I would have liked to look into JFK and 9/11 conspiracies, but I couldn’t find great data. There is a Zogby poll which says 47% of evangelicals believed Bush knew about 9/11, but different sources give the base rate as either 41% or 49%, which makes it hard to tell if evangelicals are higher or lower.

Overall I think these results support the fake Chesterton/Lewis quote, but in a weird and unexpected way.

Strongly religious people and outright atheists were usually less likely to believe in conspiracy theories. The conspiracy believers were usually somewhere in the middle: either weakly religious people who never went to church, or vague agnostics.

One possible explanation is that people with any coherent worldview are smarter or at least more intellectual than people who don’t care. I don’t think this can fully explain these results: although following the logical implications of Christian belief would make you go to church a lot, I don’t think this is why most frequent churchgoers do it. Most churchgoers do it because they come from families and areas where going to church is expected.

Another possible explanation is that people with coherent worldviews already have strong opinions on what’s true, making them closed-minded against conspiracy theories.

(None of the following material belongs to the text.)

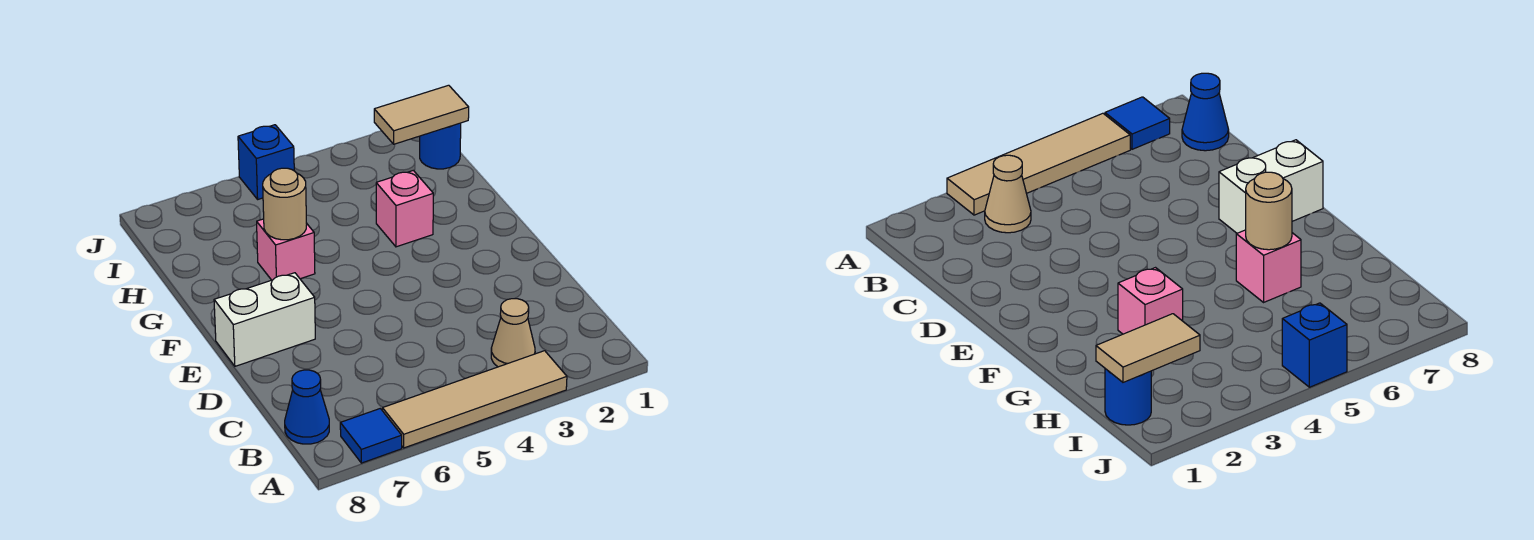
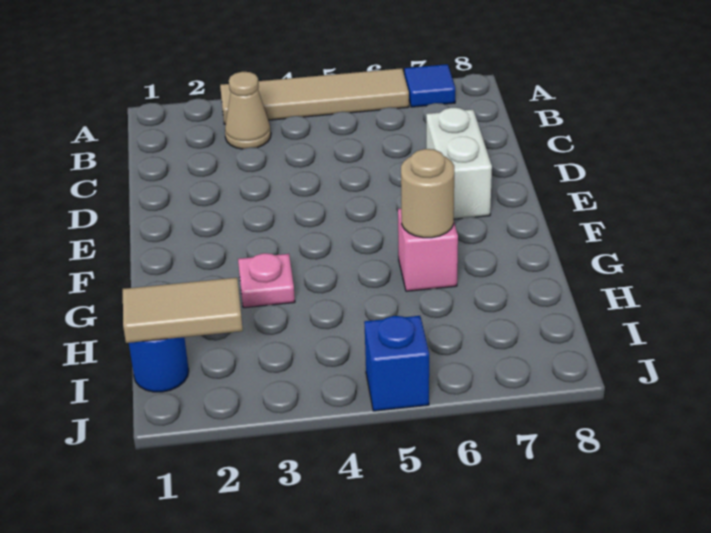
blue 1x1 cone [285,370,329,444] -> none
white 1x2 brick [214,273,315,366] -> white 1x2 brick turned to [426,108,492,219]
pink 1x1 brick [376,170,433,247] -> pink 1x1 plate [238,253,295,308]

For example, if God created humans in the Garden of Eden, that doesn’t leave a lot of room for aliens and UFOs. Or, since atheists believe everything works through purely physical scientifically-measurable forces, that doesn’t leave a lot of room for astrology.

But this one doesn’t quite work either: neither scientific materialism nor Biblical literalism precludes Bigfoot. God and/or Evolution created all sorts of weird ape species; why shouldn’t there be one more?

Maybe there’s not a single explanation. Maybe the religious people don’t believe it because it sounds too much like consorting with demons, and the atheists don’t believe it because they’re already pre-selected for skepticism and not believing in things? I don’t know.

Still, if someone tells you that people who don’t believe in God will believe in anything, please politely correct them that this is only true until the point where they 100% accept scientific materialist atheism, at which point they go back to mostly not being that gullible again.

Some speculate that there are even more peaks and valleys, an ever-changing landscape stretching out into infinity.